Par conclusions récapitulatives notifiées par voie électronique le 09 septembre 2022, la société Axa France Iard prise en qualité assureur de CHF forme les prétentions suivantes :
« Vu la Police d’Assurance AXA France IARD, vu le Rapport d’Expertise du 5 décembre 2019,
vu l’article L. 124-1 du Code des assurances, vu les articles 1134 et 1147 anciens du Code civil.
1°/ Débouter la Société COOL HAVEN FRANCE de l’ensemble de ses demandes, fins et prétentions à l’encontre de la Société AXA FRANCE IARD;
2°/ Débouter la Société QUALICONSULT de l’ensemble de ses demandes, fins et prétentions à l’encontre de la Société AXA FRANCE IARD ;
3°/ Condamner la Société COOL HAVEN FRANCE au paiement d’une somme de 5.000€ au profit de la Société AXA FRANCE IARD, sur le fondement de l’article 700 du Code de Procédure Civile.
4°/ Condamner la Société COOL HAVEN FRANCE aux entiers dépens, lesquels seront recouvrés par Me MICHEL, Avocat, conformément aux dispositions de l’article 699 du Code de Procédure Civile. »

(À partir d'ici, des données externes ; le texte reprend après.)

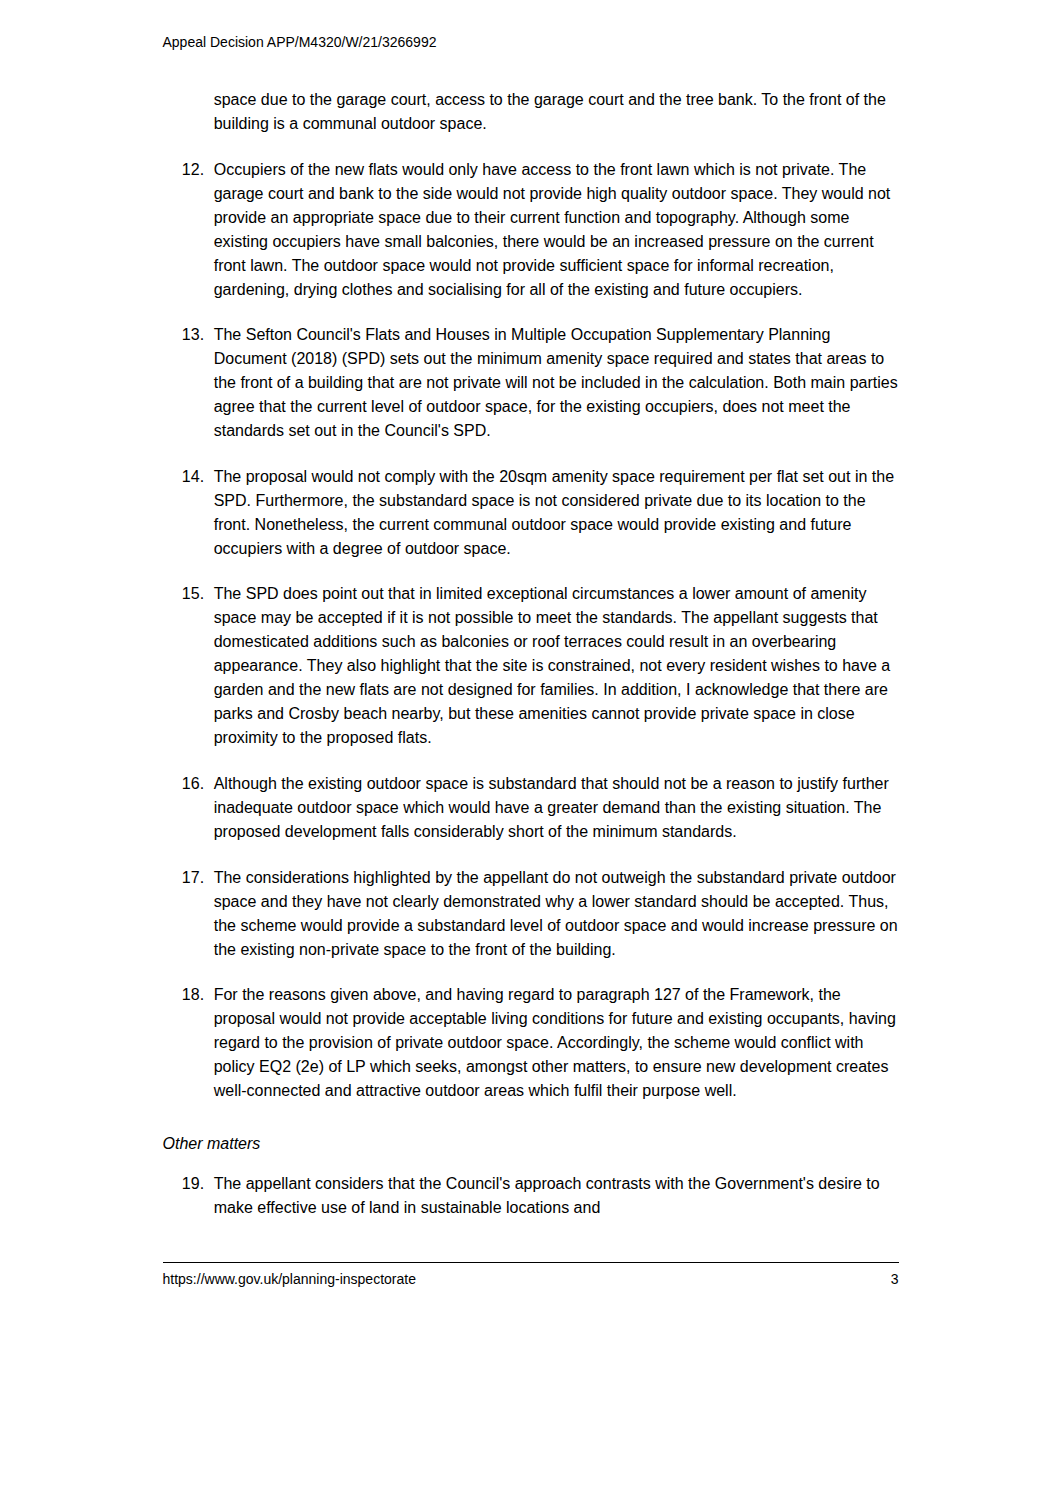Appeal Decision APP/M4320/W/21/3266992
space due to the garage court, access to the garage court and the tree bank. To the front of the building is a communal outdoor space.
Occupiers of the new flats would only have access to the front lawn which is not private. The garage court and bank to the side would not provide high quality outdoor space. They would not provide an appropriate space due to their current function and topography. Although some existing occupiers have small balconies, there would be an increased pressure on the current front lawn. The outdoor space would not provide sufficient space for informal recreation, gardening, drying clothes and socialising for all of the existing and future occupiers.
The Sefton Council's Flats and Houses in Multiple Occupation Supplementary Planning Document (2018) (SPD) sets out the minimum amenity space required and states that areas to the front of a building that are not private will not be included in the calculation. Both main parties agree that the current level of outdoor space, for the existing occupiers, does not meet the standards set out in the Council's SPD.
The proposal would not comply with the 20sqm amenity space requirement per flat set out in the SPD. Furthermore, the substandard space is not considered private due to its location to the front. Nonetheless, the current communal outdoor space would provide existing and future occupiers with a degree of outdoor space.
The SPD does point out that in limited exceptional circumstances a lower amount of amenity space may be accepted if it is not possible to meet the standards. The appellant suggests that domesticated additions such as balconies or roof terraces could result in an overbearing appearance. They also highlight that the site is constrained, not every resident wishes to have a garden and the new flats are not designed for families. In addition, I acknowledge that there are parks and Crosby beach nearby, but these amenities cannot provide private space in close proximity to the proposed flats.
Although the existing outdoor space is substandard that should not be a reason to justify further inadequate outdoor space which would have a greater demand than the existing situation. The proposed development falls considerably short of the minimum standards.
The considerations highlighted by the appellant do not outweigh the substandard private outdoor space and they have not clearly demonstrated why a lower standard should be accepted. Thus, the scheme would provide a substandard level of outdoor space and would increase pressure on the existing non-private space to the front of the building.
For the reasons given above, and having regard to paragraph 127 of the Framework, the proposal would not provide acceptable living conditions for future and existing occupants, having regard to the provision of private outdoor space. Accordingly, the scheme would conflict with policy EQ2 (2e) of LP which seeks, amongst other matters, to ensure new development creates well-connected and attractive outdoor areas which fulfil their purpose well.
Other matters
The appellant considers that the Council's approach contrasts with the Government's desire to make effective use of land in sustainable locations and
https://www.gov.uk/planning-inspectorate 3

Par conclusions notifiées par voie électronique le 10 mai 2022, la société Adf Rénov forme les prétentions suivantes :
« Dire et juger recevable et fondé la société ADF RENOV en ses conclusions.
Vu le rapport d'expertise.
Constater le refus des demandeurs de laisser la société ADF RENOV reprendre les trois problèmes visés par l’expert pendant l’expertise.
Limiter la part de responsabilité de la société ADF RENOV à hauteur de 50 % de la somme de 4500 € TTC retenue par l’expert pour la seule réparation des
ouvrages visés dans son rapport.
En conséquence, débouter les demandeurs de leur demande de condamnation in solidum et limiter la condamnation de la société ADF RENOV à la seule somme de 2250 € TTC
Débouter les demandeurs de toutes demandes complémentaires à des dommages et intérêts, préjudices divers, article 700 du CPC et dépens.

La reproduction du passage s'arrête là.